> WRITTEN TASK: Retype all of the data. Every line must match exactly.

── SUPPLIED MATERIAL

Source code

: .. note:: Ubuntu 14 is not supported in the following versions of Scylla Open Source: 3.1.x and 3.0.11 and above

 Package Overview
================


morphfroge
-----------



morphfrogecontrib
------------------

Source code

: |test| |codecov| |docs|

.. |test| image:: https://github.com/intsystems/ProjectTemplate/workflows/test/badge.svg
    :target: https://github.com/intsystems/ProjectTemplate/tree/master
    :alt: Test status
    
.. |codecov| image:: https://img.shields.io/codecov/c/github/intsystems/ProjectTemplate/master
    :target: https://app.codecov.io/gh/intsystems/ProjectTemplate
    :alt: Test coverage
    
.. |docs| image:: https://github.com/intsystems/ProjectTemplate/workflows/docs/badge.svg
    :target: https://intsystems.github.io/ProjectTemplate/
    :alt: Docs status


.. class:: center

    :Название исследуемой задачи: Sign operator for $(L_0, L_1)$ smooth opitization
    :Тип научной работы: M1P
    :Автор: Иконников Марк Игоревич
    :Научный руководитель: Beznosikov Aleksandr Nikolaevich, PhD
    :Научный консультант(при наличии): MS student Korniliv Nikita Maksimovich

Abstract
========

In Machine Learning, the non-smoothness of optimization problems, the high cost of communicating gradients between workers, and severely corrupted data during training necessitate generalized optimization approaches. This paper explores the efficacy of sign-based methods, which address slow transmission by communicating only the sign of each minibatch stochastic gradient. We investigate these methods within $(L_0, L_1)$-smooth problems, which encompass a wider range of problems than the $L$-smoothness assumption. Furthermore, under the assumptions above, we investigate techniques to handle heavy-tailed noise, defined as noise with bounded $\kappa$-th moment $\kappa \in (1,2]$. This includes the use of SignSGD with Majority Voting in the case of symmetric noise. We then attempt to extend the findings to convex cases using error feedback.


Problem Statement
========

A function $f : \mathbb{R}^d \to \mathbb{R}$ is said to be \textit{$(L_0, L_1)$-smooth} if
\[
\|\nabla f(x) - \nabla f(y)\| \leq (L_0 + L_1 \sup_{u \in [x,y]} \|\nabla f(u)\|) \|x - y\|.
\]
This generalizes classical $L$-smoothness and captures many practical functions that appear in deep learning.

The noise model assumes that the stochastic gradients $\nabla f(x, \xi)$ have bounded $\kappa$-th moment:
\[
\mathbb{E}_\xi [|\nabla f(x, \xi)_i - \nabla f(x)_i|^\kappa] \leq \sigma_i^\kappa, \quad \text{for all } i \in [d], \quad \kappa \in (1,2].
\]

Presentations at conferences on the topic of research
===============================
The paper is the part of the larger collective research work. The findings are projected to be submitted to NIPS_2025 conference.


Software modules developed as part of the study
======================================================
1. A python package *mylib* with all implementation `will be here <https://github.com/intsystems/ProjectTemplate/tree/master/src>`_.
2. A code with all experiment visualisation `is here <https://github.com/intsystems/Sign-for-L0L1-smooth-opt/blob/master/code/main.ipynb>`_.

────

> TASK SOLUTION:
Source code

: .. note:: Ubuntu 14 is not supported in the following versions of Scylla Open Source: 3.1.x and 3.0.11 and above

 Package Overview
================


morphfroge
-----------



morphfrogecontrib
------------------

Source code

: |test| |codecov| |docs|

.. |test| image:: https://github.com/intsystems/ProjectTemplate/workflows/test/badge.svg
    :target: https://github.com/intsystems/ProjectTemplate/tree/master
    :alt: Test status
    
.. |codecov| image:: https://img.shields.io/codecov/c/github/intsystems/ProjectTemplate/master
    :target: https://app.codecov.io/gh/intsystems/ProjectTemplate
    :alt: Test coverage
    
.. |docs| image:: https://github.com/intsystems/ProjectTemplate/workflows/docs/badge.svg
    :target: https://intsystems.github.io/ProjectTemplate/
    :alt: Docs status


.. class:: center

    :Название исследуемой задачи: Sign operator for $(L_0, L_1)$ smooth opitization
    :Тип научной работы: M1P
    :Автор: Иконников Марк Игоревич
    :Научный руководитель: Beznosikov Aleksandr Nikolaevich, PhD
    :Научный консультант(при наличии): MS student Korniliv Nikita Maksimovich

Abstract
========

In Machine Learning, the non-smoothness of optimization problems, the high cost of communicating gradients between workers, and severely corrupted data during training necessitate generalized optimization approaches. This paper explores the efficacy of sign-based methods, which address slow transmission by communicating only the sign of each minibatch stochastic gradient. We investigate these methods within $(L_0, L_1)$-smooth problems, which encompass a wider range of problems than the $L$-smoothness assumption. Furthermore, under the assumptions above, we investigate techniques to handle heavy-tailed noise, defined as noise with bounded $\kappa$-th moment $\kappa \in (1,2]$. This includes the use of SignSGD with Majority Voting in the case of symmetric noise. We then attempt to extend the findings to convex cases using error feedback.


Problem Statement
========

A function $f : \mathbb{R}^d \to \mathbb{R}$ is said to be \textit{$(L_0, L_1)$-smooth} if
\[
\|\nabla f(x) - \nabla f(y)\| \leq (L_0 + L_1 \sup_{u \in [x,y]} \|\nabla f(u)\|) \|x - y\|.
\]
This generalizes classical $L$-smoothness and captures many practical functions that appear in deep learning.

The noise model assumes that the stochastic gradients $\nabla f(x, \xi)$ have bounded $\kappa$-th moment:
\[
\mathbb{E}_\xi [|\nabla f(x, \xi)_i - \nabla f(x)_i|^\kappa] \leq \sigma_i^\kappa, \quad \text{for all } i \in [d], \quad \kappa \in (1,2].
\]

Presentations at conferences on the topic of research
===============================
The paper is the part of the larger collective research work. The findings are projected to be submitted to NIPS_2025 conference.


Software modules developed as part of the study
======================================================
1. A python package *mylib* with all implementation `will be here <https://github.com/intsystems/ProjectTemplate/tree/master/src>`_.
2. A code with all experiment visualisation `is here <https://github.com/intsystems/Sign-for-L0L1-smooth-opt/blob/master/code/main.ipynb>`_.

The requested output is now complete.